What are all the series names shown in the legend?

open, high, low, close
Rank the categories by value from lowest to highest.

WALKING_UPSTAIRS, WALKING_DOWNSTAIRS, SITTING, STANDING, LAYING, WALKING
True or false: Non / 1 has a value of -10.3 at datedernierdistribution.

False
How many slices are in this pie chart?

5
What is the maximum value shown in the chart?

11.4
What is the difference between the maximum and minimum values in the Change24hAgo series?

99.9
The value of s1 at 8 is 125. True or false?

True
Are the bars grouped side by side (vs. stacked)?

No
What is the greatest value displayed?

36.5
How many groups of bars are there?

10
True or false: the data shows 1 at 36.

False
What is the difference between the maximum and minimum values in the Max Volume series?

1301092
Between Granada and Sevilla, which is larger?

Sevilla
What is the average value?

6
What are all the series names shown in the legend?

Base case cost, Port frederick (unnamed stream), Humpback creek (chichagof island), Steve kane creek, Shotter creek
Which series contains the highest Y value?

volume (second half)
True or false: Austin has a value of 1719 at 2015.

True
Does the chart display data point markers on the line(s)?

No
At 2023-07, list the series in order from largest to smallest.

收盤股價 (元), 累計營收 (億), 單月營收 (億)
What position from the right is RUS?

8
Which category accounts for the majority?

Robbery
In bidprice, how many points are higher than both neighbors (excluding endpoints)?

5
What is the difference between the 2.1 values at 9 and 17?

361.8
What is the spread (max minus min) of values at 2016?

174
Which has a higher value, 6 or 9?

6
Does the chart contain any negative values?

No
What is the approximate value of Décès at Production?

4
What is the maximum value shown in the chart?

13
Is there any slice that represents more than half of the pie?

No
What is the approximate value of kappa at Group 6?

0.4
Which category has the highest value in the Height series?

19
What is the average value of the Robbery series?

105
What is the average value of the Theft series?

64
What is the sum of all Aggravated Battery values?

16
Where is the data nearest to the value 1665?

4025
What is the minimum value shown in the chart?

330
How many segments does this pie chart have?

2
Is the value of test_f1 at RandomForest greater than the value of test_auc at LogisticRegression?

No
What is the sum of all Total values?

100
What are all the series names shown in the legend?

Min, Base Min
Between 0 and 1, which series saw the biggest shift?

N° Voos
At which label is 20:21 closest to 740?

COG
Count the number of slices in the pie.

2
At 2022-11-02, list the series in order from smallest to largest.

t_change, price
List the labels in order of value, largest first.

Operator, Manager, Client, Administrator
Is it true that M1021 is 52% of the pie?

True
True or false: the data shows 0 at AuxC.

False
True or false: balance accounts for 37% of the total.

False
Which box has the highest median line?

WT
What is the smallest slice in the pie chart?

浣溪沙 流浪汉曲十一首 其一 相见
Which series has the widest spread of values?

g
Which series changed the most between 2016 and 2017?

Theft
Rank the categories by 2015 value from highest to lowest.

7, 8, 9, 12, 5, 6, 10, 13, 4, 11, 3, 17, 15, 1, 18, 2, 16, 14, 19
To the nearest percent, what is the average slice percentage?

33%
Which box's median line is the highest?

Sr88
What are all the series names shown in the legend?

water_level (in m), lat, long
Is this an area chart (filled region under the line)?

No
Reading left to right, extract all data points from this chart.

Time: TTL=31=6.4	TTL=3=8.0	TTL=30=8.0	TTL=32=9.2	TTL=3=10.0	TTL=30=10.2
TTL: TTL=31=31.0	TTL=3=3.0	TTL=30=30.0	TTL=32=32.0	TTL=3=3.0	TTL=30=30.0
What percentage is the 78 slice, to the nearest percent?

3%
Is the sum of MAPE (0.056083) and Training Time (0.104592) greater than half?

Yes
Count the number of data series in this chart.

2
◇ ◇ ◇ ◇ ◇
Which lines in the records above contain the word "right"? Show every one of them, counting only matches with the same uppercase and lowercase letters.

What position from the right is RUS?
Reading left to right, extract all data points from this chart.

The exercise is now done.